The task | Go through the data and copy each line where the string "Liver" appears.

(Stored items from a collection)
--- START ---

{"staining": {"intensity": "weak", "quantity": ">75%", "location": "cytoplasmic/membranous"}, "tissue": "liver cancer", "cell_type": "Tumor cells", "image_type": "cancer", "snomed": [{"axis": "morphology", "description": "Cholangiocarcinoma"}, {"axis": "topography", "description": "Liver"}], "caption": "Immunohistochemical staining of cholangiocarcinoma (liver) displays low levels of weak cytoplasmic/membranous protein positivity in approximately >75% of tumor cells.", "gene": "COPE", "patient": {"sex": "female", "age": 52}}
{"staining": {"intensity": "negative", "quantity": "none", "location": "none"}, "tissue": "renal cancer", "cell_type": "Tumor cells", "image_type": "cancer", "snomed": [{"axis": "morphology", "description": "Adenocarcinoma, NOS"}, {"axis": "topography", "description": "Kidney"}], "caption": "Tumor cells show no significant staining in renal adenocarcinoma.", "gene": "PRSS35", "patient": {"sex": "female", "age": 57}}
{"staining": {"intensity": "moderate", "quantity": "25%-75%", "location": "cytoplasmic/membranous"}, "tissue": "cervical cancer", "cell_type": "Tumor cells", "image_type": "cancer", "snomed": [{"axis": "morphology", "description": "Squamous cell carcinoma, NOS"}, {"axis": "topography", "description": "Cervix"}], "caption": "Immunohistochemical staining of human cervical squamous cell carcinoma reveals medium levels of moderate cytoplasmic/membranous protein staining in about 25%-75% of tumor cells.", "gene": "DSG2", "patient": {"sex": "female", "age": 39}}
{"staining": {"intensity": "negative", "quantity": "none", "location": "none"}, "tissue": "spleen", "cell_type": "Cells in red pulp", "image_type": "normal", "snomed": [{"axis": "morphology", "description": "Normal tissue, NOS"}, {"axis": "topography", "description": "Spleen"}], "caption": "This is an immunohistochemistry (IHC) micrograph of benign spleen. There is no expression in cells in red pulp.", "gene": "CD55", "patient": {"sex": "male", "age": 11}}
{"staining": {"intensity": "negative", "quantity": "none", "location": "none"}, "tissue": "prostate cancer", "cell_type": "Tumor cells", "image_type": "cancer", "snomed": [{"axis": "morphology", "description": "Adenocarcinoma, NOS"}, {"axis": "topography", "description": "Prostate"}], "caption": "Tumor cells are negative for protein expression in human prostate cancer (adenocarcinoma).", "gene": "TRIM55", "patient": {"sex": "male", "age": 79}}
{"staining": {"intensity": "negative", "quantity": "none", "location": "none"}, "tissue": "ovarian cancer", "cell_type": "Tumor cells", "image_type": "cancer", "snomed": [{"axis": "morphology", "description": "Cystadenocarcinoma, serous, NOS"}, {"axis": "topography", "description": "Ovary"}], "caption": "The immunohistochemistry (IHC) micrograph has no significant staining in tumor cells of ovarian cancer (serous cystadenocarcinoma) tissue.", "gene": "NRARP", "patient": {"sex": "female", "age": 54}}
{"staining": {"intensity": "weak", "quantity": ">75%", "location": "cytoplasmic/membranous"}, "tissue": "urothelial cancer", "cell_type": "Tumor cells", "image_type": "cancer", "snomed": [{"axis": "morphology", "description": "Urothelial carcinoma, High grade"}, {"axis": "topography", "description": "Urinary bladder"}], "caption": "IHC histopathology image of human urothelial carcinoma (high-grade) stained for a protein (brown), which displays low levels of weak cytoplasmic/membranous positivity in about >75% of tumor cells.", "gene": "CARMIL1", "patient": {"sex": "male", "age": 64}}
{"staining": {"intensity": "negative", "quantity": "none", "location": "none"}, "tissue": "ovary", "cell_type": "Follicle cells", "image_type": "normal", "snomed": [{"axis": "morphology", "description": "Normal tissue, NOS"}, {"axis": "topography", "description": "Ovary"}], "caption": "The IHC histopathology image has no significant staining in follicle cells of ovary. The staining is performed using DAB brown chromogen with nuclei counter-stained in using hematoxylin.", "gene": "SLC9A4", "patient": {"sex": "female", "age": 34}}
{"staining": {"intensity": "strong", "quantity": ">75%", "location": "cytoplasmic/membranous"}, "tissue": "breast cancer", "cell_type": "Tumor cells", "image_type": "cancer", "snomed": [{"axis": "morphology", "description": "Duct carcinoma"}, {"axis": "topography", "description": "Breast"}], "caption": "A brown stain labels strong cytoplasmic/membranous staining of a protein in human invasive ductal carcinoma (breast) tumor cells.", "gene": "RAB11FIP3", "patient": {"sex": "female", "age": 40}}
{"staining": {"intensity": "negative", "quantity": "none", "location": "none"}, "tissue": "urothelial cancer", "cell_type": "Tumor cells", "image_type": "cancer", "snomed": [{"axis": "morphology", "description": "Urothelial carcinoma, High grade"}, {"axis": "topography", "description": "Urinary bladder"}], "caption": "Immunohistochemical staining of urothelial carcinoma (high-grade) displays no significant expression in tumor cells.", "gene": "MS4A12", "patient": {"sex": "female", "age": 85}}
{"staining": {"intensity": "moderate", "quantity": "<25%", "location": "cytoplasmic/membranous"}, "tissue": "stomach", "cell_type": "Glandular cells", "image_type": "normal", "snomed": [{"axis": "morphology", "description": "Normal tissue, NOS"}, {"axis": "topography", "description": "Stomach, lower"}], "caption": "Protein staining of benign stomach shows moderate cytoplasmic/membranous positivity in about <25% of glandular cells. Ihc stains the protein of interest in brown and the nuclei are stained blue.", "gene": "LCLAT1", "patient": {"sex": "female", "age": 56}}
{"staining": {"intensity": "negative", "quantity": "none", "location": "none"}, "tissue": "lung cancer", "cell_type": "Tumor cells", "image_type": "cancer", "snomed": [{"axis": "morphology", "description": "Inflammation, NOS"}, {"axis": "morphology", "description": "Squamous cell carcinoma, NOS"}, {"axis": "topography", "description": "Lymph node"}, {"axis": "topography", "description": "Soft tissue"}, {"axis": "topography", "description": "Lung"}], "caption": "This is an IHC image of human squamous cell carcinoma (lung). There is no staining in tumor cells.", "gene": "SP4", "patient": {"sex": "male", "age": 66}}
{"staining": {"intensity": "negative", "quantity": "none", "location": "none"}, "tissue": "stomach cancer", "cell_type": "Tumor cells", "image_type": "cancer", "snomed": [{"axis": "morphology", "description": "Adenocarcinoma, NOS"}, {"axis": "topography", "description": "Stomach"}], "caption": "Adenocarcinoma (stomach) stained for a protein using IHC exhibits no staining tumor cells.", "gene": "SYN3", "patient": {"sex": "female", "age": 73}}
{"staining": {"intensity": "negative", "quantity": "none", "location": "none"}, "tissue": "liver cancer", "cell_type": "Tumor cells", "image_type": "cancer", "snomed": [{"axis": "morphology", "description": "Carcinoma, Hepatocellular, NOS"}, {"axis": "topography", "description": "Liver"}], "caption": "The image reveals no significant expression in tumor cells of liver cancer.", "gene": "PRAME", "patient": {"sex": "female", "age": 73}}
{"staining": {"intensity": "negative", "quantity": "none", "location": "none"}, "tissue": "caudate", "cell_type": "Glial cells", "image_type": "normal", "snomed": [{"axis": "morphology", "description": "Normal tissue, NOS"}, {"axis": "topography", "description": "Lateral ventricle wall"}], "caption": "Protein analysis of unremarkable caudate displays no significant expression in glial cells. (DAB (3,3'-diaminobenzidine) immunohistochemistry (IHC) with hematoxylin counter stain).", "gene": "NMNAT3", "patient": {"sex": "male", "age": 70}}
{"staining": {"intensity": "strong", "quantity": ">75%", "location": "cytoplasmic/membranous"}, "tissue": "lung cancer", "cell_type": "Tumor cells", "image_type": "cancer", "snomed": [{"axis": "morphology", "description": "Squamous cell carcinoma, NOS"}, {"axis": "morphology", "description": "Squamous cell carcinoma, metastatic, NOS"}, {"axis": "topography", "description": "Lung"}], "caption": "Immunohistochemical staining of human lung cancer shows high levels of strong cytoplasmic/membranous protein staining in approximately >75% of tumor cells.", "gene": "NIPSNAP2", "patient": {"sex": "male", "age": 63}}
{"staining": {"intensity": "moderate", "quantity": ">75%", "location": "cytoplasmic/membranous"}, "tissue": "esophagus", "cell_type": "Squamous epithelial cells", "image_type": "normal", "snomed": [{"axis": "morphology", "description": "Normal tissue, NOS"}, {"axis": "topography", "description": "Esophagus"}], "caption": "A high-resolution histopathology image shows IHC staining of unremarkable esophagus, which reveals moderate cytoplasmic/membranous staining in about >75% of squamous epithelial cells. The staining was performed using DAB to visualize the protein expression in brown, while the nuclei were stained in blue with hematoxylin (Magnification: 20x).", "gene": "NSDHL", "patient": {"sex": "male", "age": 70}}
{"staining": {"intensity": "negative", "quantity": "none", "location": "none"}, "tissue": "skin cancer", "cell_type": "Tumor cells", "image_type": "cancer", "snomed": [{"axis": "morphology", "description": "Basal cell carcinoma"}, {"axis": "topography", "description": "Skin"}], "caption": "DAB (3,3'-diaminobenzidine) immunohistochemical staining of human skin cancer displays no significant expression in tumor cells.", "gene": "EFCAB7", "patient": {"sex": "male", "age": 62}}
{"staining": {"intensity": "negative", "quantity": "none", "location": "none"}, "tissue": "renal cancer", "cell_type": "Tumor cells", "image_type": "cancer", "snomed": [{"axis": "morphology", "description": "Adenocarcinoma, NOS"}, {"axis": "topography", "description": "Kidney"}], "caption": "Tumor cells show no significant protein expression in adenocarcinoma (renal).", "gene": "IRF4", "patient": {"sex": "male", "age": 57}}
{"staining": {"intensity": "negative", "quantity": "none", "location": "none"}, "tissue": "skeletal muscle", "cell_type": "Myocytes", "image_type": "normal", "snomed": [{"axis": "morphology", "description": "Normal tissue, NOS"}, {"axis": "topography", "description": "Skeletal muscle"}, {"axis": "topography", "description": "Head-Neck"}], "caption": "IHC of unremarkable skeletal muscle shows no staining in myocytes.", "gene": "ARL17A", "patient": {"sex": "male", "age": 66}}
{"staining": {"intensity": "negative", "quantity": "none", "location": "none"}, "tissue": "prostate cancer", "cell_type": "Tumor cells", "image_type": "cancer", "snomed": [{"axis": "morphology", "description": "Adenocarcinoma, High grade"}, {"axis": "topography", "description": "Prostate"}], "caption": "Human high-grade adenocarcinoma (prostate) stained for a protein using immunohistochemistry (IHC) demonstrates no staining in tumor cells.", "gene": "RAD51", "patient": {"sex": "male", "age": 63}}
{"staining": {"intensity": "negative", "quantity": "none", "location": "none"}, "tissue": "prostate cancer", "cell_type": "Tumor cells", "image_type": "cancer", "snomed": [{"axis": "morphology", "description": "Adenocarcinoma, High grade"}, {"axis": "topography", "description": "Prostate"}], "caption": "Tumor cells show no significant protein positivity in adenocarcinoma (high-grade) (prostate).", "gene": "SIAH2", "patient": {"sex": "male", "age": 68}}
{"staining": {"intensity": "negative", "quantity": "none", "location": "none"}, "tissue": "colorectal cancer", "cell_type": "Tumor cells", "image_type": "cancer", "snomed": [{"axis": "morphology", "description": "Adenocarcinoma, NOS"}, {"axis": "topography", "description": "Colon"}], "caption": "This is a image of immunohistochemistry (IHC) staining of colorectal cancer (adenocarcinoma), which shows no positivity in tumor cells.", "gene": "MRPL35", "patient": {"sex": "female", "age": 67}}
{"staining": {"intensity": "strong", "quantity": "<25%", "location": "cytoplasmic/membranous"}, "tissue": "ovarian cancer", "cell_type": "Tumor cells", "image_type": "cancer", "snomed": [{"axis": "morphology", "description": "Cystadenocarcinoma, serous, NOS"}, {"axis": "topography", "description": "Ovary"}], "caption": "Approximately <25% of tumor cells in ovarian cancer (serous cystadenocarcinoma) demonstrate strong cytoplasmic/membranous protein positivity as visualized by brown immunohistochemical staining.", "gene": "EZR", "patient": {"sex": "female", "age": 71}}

--- END ---

Response |
{"staining": {"intensity": "weak", "quantity": ">75%", "location": "cytoplasmic/membranous"}, "tissue": "liver cancer", "cell_type": "Tumor cells", "image_type": "cancer", "snomed": [{"axis": "morphology", "description": "Cholangiocarcinoma"}, {"axis": "topography", "description": "Liver"}], "caption": "Immunohistochemical staining of cholangiocarcinoma (liver) displays low levels of weak cytoplasmic/membranous protein positivity in approximately >75% of tumor cells.", "gene": "COPE", "patient": {"sex": "female", "age": 52}}
{"staining": {"intensity": "negative", "quantity": "none", "location": "none"}, "tissue": "liver cancer", "cell_type": "Tumor cells", "image_type": "cancer", "snomed": [{"axis": "morphology", "description": "Carcinoma, Hepatocellular, NOS"}, {"axis": "topography", "description": "Liver"}], "caption": "The image reveals no significant expression in tumor cells of liver cancer.", "gene": "PRAME", "patient": {"sex": "female", "age": 73}}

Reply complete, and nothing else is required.